**ÉNONCÉ**
Actualisez le passage du texte sur les qanats d’Iran en commençant à « L’un des plus » et en terminant à « persans de l’Antiquité. ». Remplacez « ingénieurs » par « bâtisseurs ».

**TEXTE ÉTUDIÉ**
══════════════════════════════

De nombreuses villes iraniennes doivent leur essor aux qanats : Yazd, Kerman, Gonabad ou encore Kashan. L’eau apportée par ces systèmes alimentait non seulement les habitants, mais aussi les hammams, les caravanserails et les jardins persans (classés eux aussi au patrimoine de l’UNESCO).

 

3

Importance économique

En permettant l’agriculture et l’élevage, les qanats ont favorisé les échanges commerciaux. Les surplus agricoles pouvaient être vendus ou échangés sur les routes caravanières, renforçant le rôle de l’Iran comme carrefour entre l’Orient et l’Occident.

 

 

Les plus anciens qanats d’Iran

Les premières traces de qanats en Iran remontent à plus de 3 000 ans, à l’époque de l’Empire achéménide (VIe siècle av. J.-C.). Ces ouvrages hydrauliques se sont progressivement multipliés et perfectionnés au fil des dynasties perses, devenant un élément essentiel de la vie économique et agricole.

L’un des plus anciens qanats connus est celui de Gonabad (province du Khorasan du Sud), creusé il y a environ 2 700 ans. Encore en activité aujourd’hui, il s’étend sur plus de 33 km de galeries souterraines et atteint une profondeur impressionnante de 360 mètres à son puits-mère. Cet ouvrage illustre la maîtrise technique remarquable des ingénieurs persans de l’Antiquité.

══════════════════════════════

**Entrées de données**

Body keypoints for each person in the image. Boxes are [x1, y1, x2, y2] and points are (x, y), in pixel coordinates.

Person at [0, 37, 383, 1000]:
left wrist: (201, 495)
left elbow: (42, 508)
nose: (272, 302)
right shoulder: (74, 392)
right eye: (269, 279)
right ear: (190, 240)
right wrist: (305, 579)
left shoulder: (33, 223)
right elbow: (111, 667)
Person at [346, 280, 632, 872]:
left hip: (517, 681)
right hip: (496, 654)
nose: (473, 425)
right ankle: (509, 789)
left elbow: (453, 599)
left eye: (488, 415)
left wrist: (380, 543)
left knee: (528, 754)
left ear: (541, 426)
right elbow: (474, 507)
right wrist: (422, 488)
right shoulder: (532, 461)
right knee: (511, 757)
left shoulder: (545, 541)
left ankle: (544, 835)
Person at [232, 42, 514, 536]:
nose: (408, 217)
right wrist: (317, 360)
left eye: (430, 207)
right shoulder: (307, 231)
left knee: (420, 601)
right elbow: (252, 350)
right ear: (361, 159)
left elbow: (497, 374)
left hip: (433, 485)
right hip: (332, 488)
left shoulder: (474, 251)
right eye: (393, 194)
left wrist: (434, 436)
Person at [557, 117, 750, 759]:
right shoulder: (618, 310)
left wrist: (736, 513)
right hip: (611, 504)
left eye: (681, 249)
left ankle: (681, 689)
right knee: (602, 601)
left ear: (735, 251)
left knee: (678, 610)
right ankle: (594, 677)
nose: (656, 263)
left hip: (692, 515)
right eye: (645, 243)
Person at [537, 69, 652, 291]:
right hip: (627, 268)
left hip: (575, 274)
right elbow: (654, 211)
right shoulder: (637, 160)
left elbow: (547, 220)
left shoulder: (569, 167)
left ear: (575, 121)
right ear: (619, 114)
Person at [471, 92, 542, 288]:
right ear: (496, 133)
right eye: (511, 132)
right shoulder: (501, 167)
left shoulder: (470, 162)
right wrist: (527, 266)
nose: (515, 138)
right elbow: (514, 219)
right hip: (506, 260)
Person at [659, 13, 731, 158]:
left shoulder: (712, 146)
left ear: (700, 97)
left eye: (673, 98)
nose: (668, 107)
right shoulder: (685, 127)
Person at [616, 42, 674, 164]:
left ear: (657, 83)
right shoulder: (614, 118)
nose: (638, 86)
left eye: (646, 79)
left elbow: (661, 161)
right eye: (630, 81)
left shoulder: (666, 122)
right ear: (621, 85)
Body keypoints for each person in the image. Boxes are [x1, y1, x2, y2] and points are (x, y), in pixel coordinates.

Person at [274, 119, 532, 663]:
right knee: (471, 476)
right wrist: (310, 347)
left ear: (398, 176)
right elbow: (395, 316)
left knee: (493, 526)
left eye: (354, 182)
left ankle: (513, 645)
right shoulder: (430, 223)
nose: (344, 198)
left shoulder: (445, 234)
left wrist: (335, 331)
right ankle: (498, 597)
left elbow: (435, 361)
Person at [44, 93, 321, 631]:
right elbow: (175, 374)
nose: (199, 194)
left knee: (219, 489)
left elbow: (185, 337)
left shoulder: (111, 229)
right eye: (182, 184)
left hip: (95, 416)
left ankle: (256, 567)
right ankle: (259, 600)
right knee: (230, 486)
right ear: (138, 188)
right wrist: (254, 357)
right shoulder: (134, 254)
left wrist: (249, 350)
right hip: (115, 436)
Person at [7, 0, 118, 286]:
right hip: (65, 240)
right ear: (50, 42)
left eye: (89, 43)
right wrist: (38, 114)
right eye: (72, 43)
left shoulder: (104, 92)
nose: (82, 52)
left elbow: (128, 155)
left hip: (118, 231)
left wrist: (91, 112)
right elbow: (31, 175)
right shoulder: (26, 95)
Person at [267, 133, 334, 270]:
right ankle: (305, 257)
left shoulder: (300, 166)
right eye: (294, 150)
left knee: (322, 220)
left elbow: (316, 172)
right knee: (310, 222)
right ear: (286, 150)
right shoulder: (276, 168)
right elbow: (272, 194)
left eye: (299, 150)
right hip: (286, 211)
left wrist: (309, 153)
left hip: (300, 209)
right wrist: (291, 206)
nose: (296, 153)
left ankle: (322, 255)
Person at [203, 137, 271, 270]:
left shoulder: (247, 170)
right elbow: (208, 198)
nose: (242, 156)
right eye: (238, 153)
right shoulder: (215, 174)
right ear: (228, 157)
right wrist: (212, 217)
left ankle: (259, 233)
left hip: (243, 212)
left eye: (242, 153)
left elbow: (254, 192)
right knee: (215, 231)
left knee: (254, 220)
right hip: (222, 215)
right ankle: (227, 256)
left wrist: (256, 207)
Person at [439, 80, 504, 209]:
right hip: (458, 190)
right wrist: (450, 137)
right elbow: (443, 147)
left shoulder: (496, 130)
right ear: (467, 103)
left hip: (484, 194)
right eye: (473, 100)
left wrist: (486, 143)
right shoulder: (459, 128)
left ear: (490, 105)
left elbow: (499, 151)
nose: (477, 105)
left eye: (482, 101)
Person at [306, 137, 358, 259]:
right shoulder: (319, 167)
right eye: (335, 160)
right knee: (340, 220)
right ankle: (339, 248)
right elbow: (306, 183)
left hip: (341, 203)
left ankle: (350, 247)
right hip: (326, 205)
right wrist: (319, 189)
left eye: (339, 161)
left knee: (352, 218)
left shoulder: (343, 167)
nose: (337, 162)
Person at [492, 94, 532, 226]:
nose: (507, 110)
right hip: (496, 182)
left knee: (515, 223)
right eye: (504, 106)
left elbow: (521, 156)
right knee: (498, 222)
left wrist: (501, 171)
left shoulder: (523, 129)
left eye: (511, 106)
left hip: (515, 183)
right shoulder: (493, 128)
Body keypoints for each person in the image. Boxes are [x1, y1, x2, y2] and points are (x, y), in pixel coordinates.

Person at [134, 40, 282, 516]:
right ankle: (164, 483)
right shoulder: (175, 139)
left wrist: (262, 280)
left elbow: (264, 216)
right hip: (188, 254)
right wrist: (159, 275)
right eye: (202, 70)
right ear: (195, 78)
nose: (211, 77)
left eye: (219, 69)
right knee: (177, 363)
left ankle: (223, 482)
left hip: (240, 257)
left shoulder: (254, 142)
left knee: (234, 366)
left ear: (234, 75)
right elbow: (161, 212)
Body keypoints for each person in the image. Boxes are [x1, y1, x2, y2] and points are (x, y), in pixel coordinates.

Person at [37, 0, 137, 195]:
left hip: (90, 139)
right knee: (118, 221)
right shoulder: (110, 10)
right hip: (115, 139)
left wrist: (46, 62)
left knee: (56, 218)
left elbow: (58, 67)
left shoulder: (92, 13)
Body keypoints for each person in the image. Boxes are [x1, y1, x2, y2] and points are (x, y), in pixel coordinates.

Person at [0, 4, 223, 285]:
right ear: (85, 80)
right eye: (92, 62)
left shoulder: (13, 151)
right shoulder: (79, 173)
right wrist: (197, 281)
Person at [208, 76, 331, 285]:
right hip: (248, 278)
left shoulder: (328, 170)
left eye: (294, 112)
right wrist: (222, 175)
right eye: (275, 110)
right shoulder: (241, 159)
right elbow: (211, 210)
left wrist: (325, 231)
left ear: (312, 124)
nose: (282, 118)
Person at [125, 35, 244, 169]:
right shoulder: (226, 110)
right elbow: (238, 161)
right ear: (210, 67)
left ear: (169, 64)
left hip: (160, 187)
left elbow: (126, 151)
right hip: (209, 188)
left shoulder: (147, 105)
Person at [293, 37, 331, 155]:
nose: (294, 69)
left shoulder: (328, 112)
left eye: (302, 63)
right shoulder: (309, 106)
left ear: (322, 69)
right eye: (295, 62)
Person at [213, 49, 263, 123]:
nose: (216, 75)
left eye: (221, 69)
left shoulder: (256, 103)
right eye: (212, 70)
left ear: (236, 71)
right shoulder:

══════════════════════════════

**CORRIGÉ**
L’un des plus anciens qanats connus est celui de Gonabad (province du Khorasan du Sud), creusé il y a environ 2 700 ans. Encore en activité aujourd’hui, il s’étend sur plus de 33 km de galeries souterraines et atteint une profondeur impressionnante de 360 mètres à son puits-mère. Cet ouvrage illustre la maîtrise technique remarquable des bâtisseurs persans de l’Antiquité.